Posted on October 16, 2008.
It’s a month-old story, and how it got past us here notwithstanding, it’s not getting past us now. Per the ABA Journal, remember the Bratz litigation? Well, you haven’t read half of it yet:
Two toy companies battling for rights to the Bratz dolls-with-attitude have racked up legal fees of at least $93 million in the case.
MGA Entertainment has spent $63 million in fees since 2004 defending a lawsuit by Mattel Inc. that contended the doll’s designer conceived of the idea before leaping from Mattel to MGA, the Daily Journal reports (sub. req.). Plaintiff Mattel has spent $30 million in just the first half of the year, the story says.
Mattel was awarded $100 million in the case, far short of the more than $2 billion in damages it had sought.
The Daily Journal got MGA’s figures in a lawsuit it filed against its insurers seeking full payment of the Bratz fees, while the publication got the Mattel figure from a stock analyst.

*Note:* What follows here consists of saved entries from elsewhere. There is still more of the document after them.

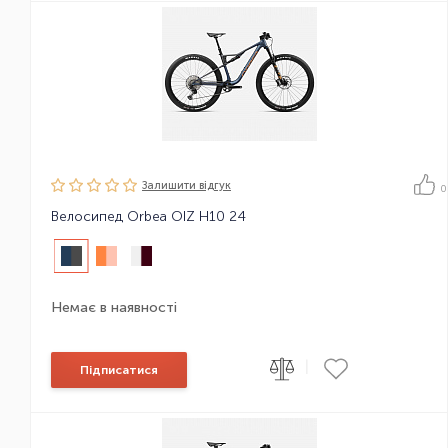
Залишити вiдгук
0
Велосипед Orbea OIZ H10 24
Немає в наявності
|
Підписатися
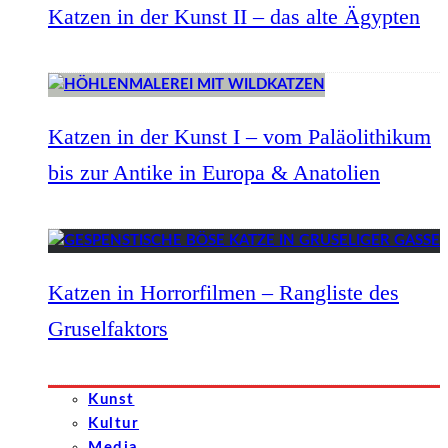
Katzen in der Kunst II – das alte Ägypten
Katzen in der Kunst I – vom Paläolithikum
bis zur Antike in Europa & Anatolien
Katzen in Horrorfilmen – Rangliste des
Gruselfaktors
Kunst
Kultur
Media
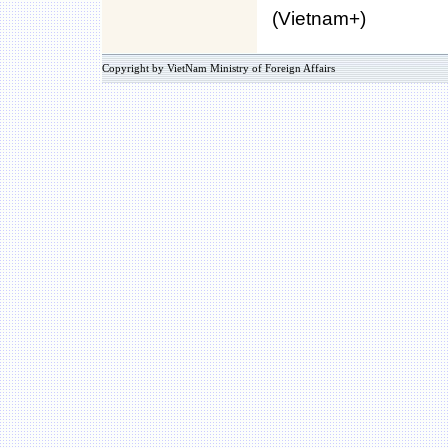
(Vietnam+)
Copyright by VietNam Ministry of Foreign Affairs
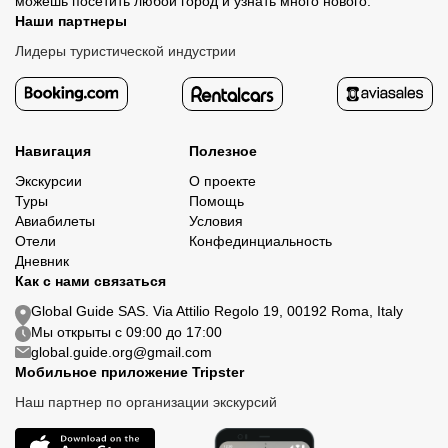
можешь посетить любой город и узнать много нового.
Наши партнеры
Лидеры туристической индустрии
Навигация
Полезное
Экскурсии
О проекте
Туры
Помощь
Авиабилеты
Условия
Отели
Конфединциальность
Дневник
Как с нами связаться
Global Guide SAS. Via Attilio Regolo 19, 00192 Roma, Italy
Мы открыты с 09:00 до 17:00
global.guide.org@gmail.com
Мобильное приложение Tripster
Наш партнер по организации экскурсий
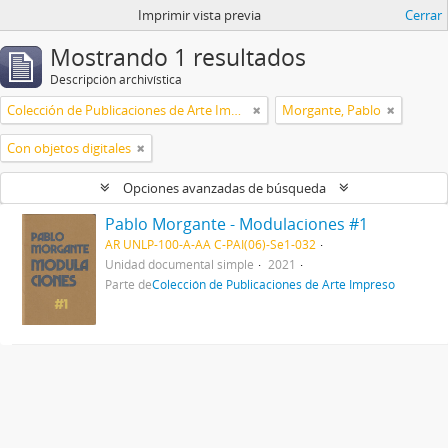
Imprimir vista previa
Cerrar
Mostrando 1 resultados
Descripción archivística
Colección de Publicaciones de Arte Impreso
Morgante, Pablo
Con objetos digitales
Opciones avanzadas de búsqueda
Pablo Morgante - Modulaciones #1
AR UNLP-100-A-AA C-PAI(06)-Se1-032
Unidad documental simple
2021
Parte de
Colección de Publicaciones de Arte Impreso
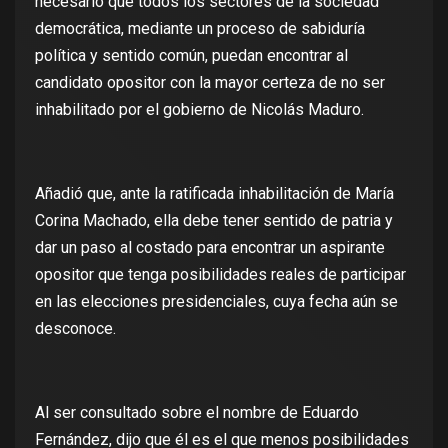
necesario que todos los sectores de la sociedad
democrática, mediante un proceso de sabiduría
política y sentido común, puedan encontrar al
candidato opositor con la mayor certeza de no ser
inhabilitado por el gobierno de Nicolás Maduro.
Añadió que, ante la ratificada inhabilitación de María
Corina Machado, ella debe tener sentido de patria y
dar un paso al costado para encontrar un aspirante
opositor que tenga posibilidades reales de participar
en las elecciones presidenciales, cuya fecha aún se
desconoce.
Al ser consultado sobre el nombre de Eduardo
Fernández, dijo que él es el que menos posibilidades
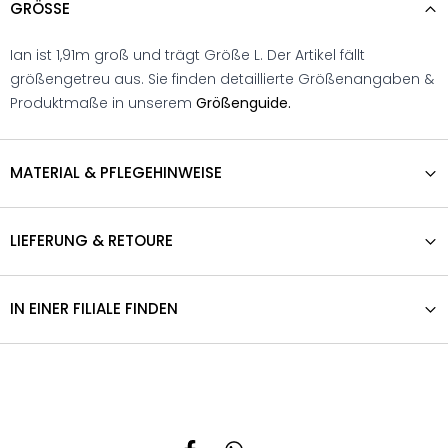
GRÖSSE
Ian ist 1,91m groß und trägt Größe L. Der Artikel fällt
größengetreu aus. Sie finden detaillierte Größenangaben &
Produktmaße in unserem
Größenguide.
MATERIAL & PFLEGEHINWEISE
LIEFERUNG & RETOURE
IN EINER FILIALE FINDEN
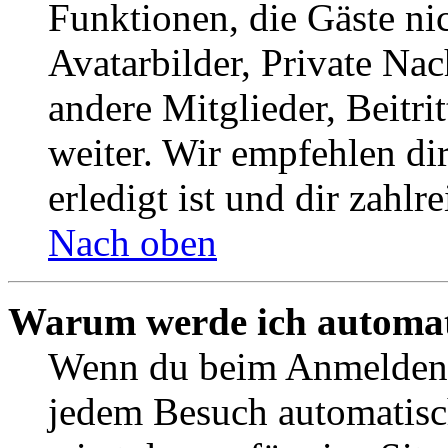
Funktionen, die Gäste ni
Avatarbilder, Private Na
andere Mitglieder, Beitr
weiter. Wir empfehlen di
erledigt ist und dir zahlre
Nach oben
Warum werde ich automat
Wenn du beim Anmelden 
jedem Besuch automatisc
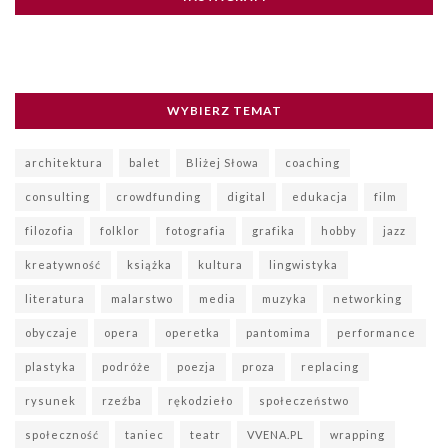
WYBIERZ TEMAT
architektura
balet
Bliżej Słowa
coaching
consulting
crowdfunding
digital
edukacja
film
filozofia
folklor
fotografia
grafika
hobby
jazz
kreatywność
książka
kultura
lingwistyka
literatura
malarstwo
media
muzyka
networking
obyczaje
opera
operetka
pantomima
performance
plastyka
podróże
poezja
proza
replacing
rysunek
rzeźba
rękodzieło
społeczeństwo
społeczność
taniec
teatr
VVENA.PL
wrapping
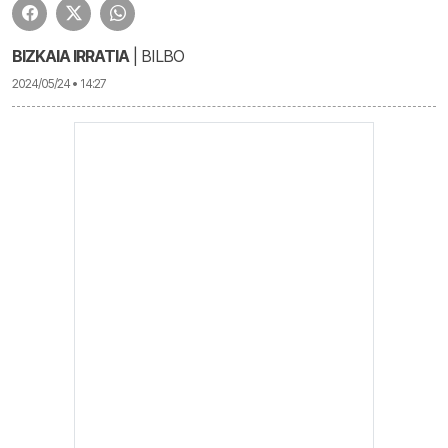
BIZKAIA IRRATIA
| BILBO
2024/05/24 • 14:27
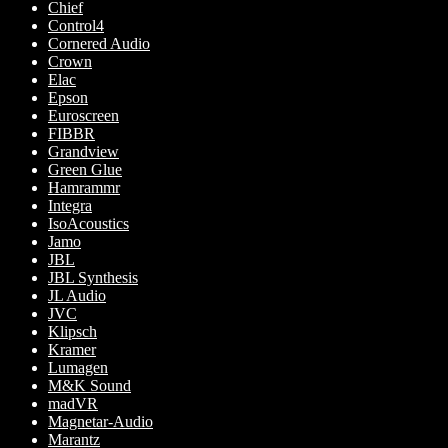
Chief
Control4
Cornered Audio
Crown
Elac
Epson
Euroscreen
FIBBR
Grandview
Green Glue
Hamrammr
Integra
IsoAcoustics
Jamo
JBL
JBL Synthesis
JL Audio
JVC
Klipsch
Kramer
Lumagen
M&K Sound
madVR
Magnetar-Audio
Marantz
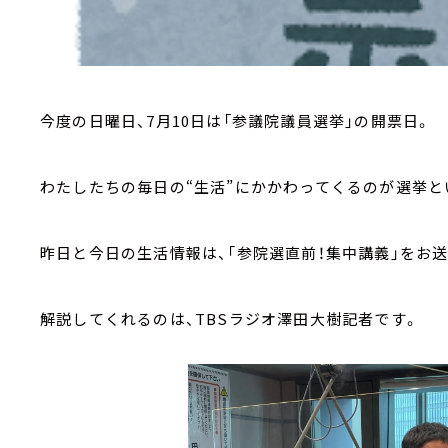
今度の日曜日、
7
月
10
日は「参議院議員選挙」の開票日。
わたしたちの毎日の“生活”にかかわってくるのが選挙と
昨日と今日の生活情報は、「参院選直前！集中講義」をお
解説してくれるのは、
TBS
ラジオ澤田大樹記者です。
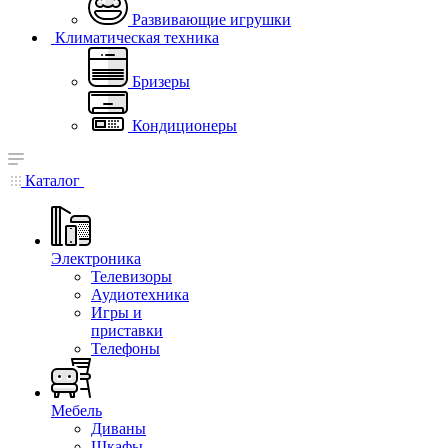
Развивающие игрушки
Климатическая техника
Бризеры
Кондиционеры
Каталог
Электроника
Телевизоры
Аудиотехника
Игры и
приставки
Телефоны
Мебель
Диваны
Шкафы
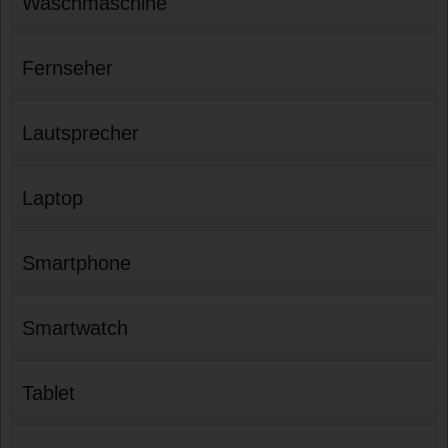
Waschmaschine
Fernseher
Lautsprecher
Laptop
Smartphone
Smartwatch
Tablet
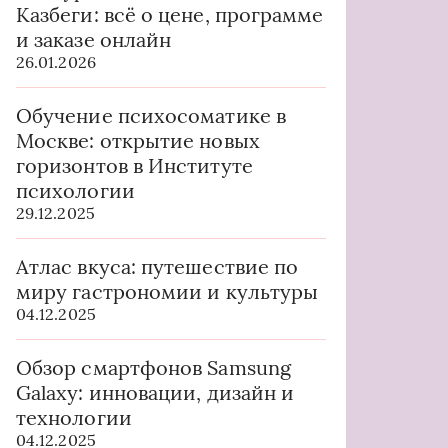
Казбеги: всё о цене, программе
и заказе онлайн
26.01.2026
Обучение психосоматике в
Москве: открытие новых
горизонтов в Институте
психологии
29.12.2025
Атлас вкуса: путешествие по
миру гастрономии и культуры
04.12.2025
Обзор смартфонов Samsung
Galaxy: инновации, дизайн и
технологии
04.12.2025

The ABA item quotes a Jones Day litigation partner who is flummoxed at the idea that there is any conceivable way to get to $93 million for a trademark case, even over the course of four years. We sure are, too. And re-read this ‘graph:
MGA Entertainment has spent $63 million in fees since 2004 defending a lawsuit by Mattel Inc. . . . Plaintiff Mattel has spent $30 million in just the first half of the year, the story says.
That $30 million was just the first half of ’08! That means Mattel spent WAY more than $30 million since the suit began in ’04, and that the total legal fees must have blasted way, way past $100 million since the case began.
Is there anyone out there who can even remotely do this math and explain how you can get to numbers like this — not how they can be justified, for, given the business interests involved, they are not irrational. But how many widgets, and of what kind, does a law firm have to spit out to get to these kinds of numbers on a trademark case?